Algorithms and other machine-centric systems like artificial intelligence (AI) are the highest-order data producers, taking input data from a large number of sources, and through computation and pattern detection producing useful output data that mimics human decision making. Algorithmic output data is thus often probabilistic rather than absolute. Simple algorithms might combine your smartphone’s location with the location of a bank at the time you make a withdrawal to assess the probability that you’re really standing in front of an ATM in another country. More complex algorithms might use your home address, census data, government records, and credit card history to determine what interest rate you should be charged on a new loan. The most publicly discussed algorithms are those that rank pages in search engine queries and those that attempt to match users to online advertising.

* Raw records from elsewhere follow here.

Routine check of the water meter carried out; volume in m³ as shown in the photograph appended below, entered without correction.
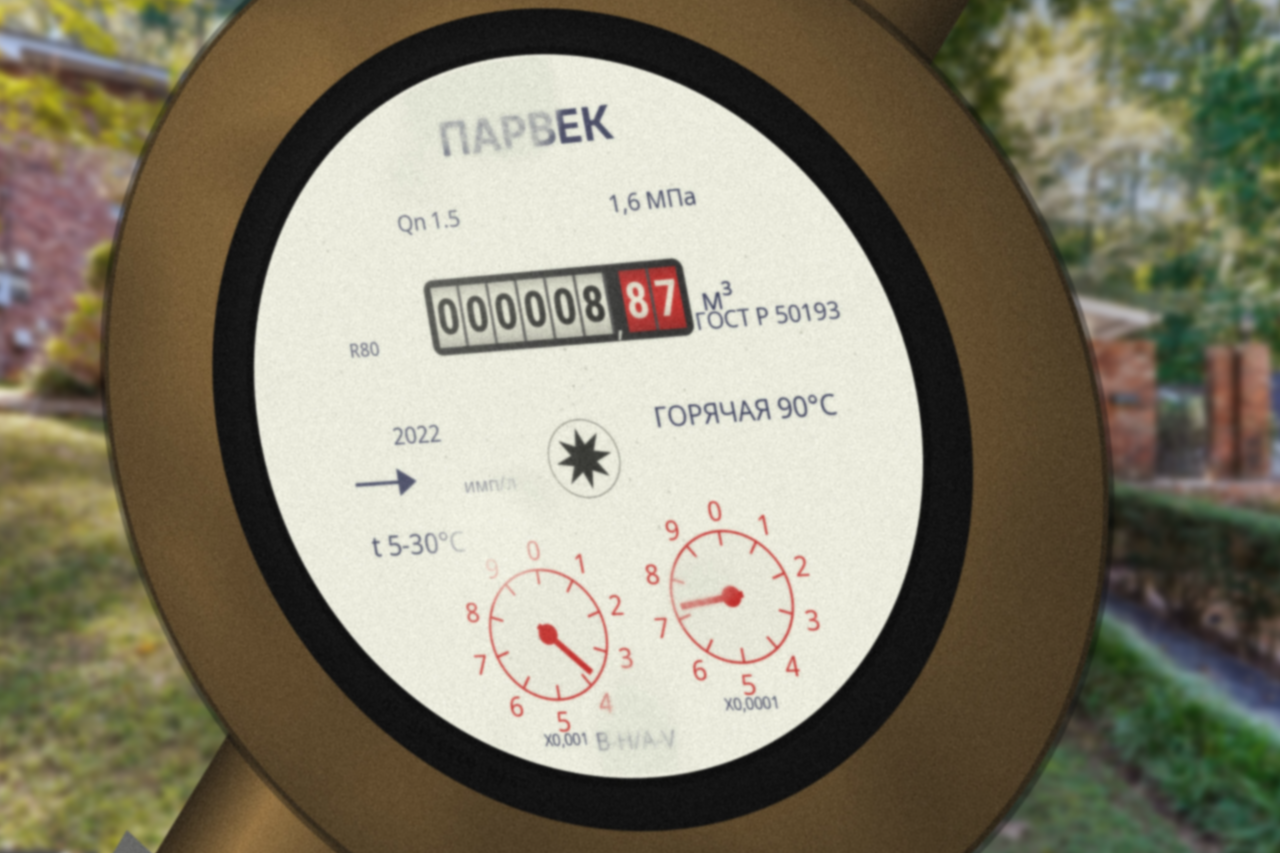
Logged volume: 8.8737 m³
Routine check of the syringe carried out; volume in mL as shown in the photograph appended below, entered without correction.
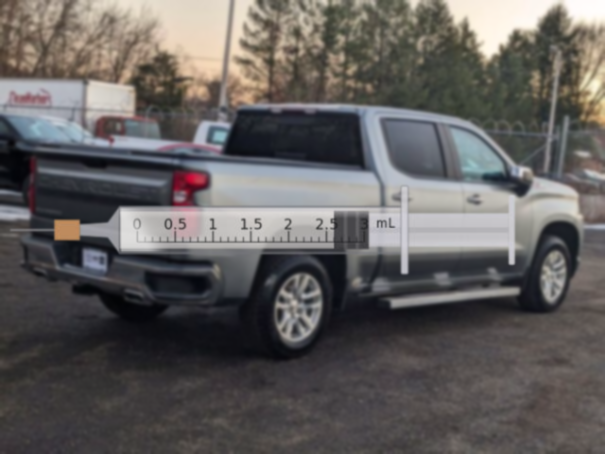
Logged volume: 2.6 mL
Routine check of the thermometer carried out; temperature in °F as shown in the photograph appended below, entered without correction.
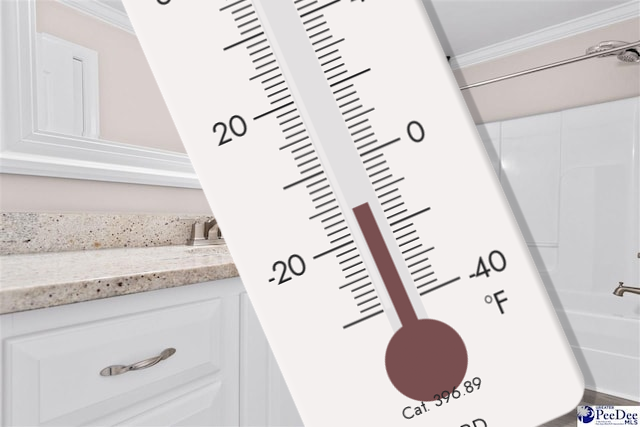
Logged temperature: -12 °F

More than most other data sources, algorithms are sensitive to bias and false input, and tend to be backward-looking where they are statistically based. For instance, an employee ranking system that uses race and gender as predictors of executive success might rank women and minorities lower simply because, in the past, they were under-represented in the data and thus the number of successful executives without these characteristics was historically larger. It is important to assess whether an algorithm is a source of any of the datasets being used in subsequent analysis so that bias assessment can be incorporated.
Artificial intelligence and machine learning are special case algorithms that use statistical techniques to identify patterns in input data. A characteristic of these systems is that it is often difficult to determine exactly how the system as a whole arrives at it’s conclusions, making audits for bias difficult.